::: SUPPLIED INFORMATION :::
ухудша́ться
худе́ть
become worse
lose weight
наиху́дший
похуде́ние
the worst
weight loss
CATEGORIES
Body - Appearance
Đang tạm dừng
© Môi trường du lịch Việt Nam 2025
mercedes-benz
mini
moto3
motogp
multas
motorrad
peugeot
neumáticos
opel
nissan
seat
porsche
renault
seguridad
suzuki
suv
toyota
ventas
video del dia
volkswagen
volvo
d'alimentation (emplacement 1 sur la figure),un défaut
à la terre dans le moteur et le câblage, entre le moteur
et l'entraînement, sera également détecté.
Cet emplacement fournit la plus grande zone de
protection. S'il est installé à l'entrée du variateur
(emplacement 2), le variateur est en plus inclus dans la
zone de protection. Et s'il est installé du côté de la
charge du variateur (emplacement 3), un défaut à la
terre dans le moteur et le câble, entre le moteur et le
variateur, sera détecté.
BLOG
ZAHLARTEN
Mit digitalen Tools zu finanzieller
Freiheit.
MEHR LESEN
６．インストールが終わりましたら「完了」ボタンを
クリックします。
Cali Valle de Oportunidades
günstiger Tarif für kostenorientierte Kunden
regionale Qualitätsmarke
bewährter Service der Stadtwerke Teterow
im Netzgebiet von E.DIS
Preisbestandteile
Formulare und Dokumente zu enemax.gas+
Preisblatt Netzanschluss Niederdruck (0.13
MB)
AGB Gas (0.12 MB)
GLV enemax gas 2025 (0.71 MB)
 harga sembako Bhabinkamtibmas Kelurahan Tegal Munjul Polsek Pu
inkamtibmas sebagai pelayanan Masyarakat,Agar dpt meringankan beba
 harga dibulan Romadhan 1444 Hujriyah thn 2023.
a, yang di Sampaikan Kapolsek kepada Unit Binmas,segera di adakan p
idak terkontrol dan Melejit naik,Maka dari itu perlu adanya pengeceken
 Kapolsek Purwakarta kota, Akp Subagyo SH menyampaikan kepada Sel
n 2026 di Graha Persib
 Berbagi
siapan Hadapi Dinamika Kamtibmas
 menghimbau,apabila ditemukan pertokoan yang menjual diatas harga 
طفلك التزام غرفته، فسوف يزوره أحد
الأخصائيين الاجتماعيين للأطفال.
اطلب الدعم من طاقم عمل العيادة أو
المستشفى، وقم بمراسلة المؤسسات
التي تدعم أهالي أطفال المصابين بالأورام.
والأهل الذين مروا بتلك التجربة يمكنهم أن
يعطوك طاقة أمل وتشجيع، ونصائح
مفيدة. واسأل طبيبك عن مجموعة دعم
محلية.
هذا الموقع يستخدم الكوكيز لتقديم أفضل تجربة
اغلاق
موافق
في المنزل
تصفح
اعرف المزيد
:::
** WORK REQUEST **
Transcribe the listing from start to finish, exactly as given.

** ANSWER BOX **
ухудша́ться
худе́ть
become worse
lose weight
наиху́дший
похуде́ние
the worst
weight loss
CATEGORIES
Body - Appearance
Đang tạm dừng
© Môi trường du lịch Việt Nam 2025
mercedes-benz
mini
moto3
motogp
multas
motorrad
peugeot
neumáticos
opel
nissan
seat
porsche
renault
seguridad
suzuki
suv
toyota
ventas
video del dia
volkswagen
volvo
d'alimentation (emplacement 1 sur la figure),un défaut
à la terre dans le moteur et le câblage, entre le moteur
et l'entraînement, sera également détecté.
Cet emplacement fournit la plus grande zone de
protection. S'il est installé à l'entrée du variateur
(emplacement 2), le variateur est en plus inclus dans la
zone de protection. Et s'il est installé du côté de la
charge du variateur (emplacement 3), un défaut à la
terre dans le moteur et le câble, entre le moteur et le
variateur, sera détecté.
BLOG
ZAHLARTEN
Mit digitalen Tools zu finanzieller
Freiheit.
MEHR LESEN
６．インストールが終わりましたら「完了」ボタンを
クリックします。
Cali Valle de Oportunidades
günstiger Tarif für kostenorientierte Kunden
regionale Qualitätsmarke
bewährter Service der Stadtwerke Teterow
im Netzgebiet von E.DIS
Preisbestandteile
Formulare und Dokumente zu enemax.gas+
Preisblatt Netzanschluss Niederdruck (0.13
MB)
AGB Gas (0.12 MB)
GLV enemax gas 2025 (0.71 MB)
 harga sembako Bhabinkamtibmas Kelurahan Tegal Munjul Polsek Pu
inkamtibmas sebagai pelayanan Masyarakat,Agar dpt meringankan beba
 harga dibulan Romadhan 1444 Hujriyah thn 2023.
a, yang di Sampaikan Kapolsek kepada Unit Binmas,segera di adakan p
idak terkontrol dan Melejit naik,Maka dari itu perlu adanya pengeceken
 Kapolsek Purwakarta kota, Akp Subagyo SH menyampaikan kepada Sel
n 2026 di Graha Persib
 Berbagi
siapan Hadapi Dinamika Kamtibmas
 menghimbau,apabila ditemukan pertokoan yang menjual diatas harga 
طفلك التزام غرفته، فسوف يزوره أحد
الأخصائيين الاجتماعيين للأطفال.
اطلب الدعم من طاقم عمل العيادة أو
المستشفى، وقم بمراسلة المؤسسات
التي تدعم أهالي أطفال المصابين بالأورام.
والأهل الذين مروا بتلك التجربة يمكنهم أن
يعطوك طاقة أمل وتشجيع، ونصائح
مفيدة. واسأل طبيبك عن مجموعة دعم
محلية.
هذا الموقع يستخدم الكوكيز لتقديم أفضل تجربة
اغلاق
موافق
في المنزل
تصفح
اعرف المزيد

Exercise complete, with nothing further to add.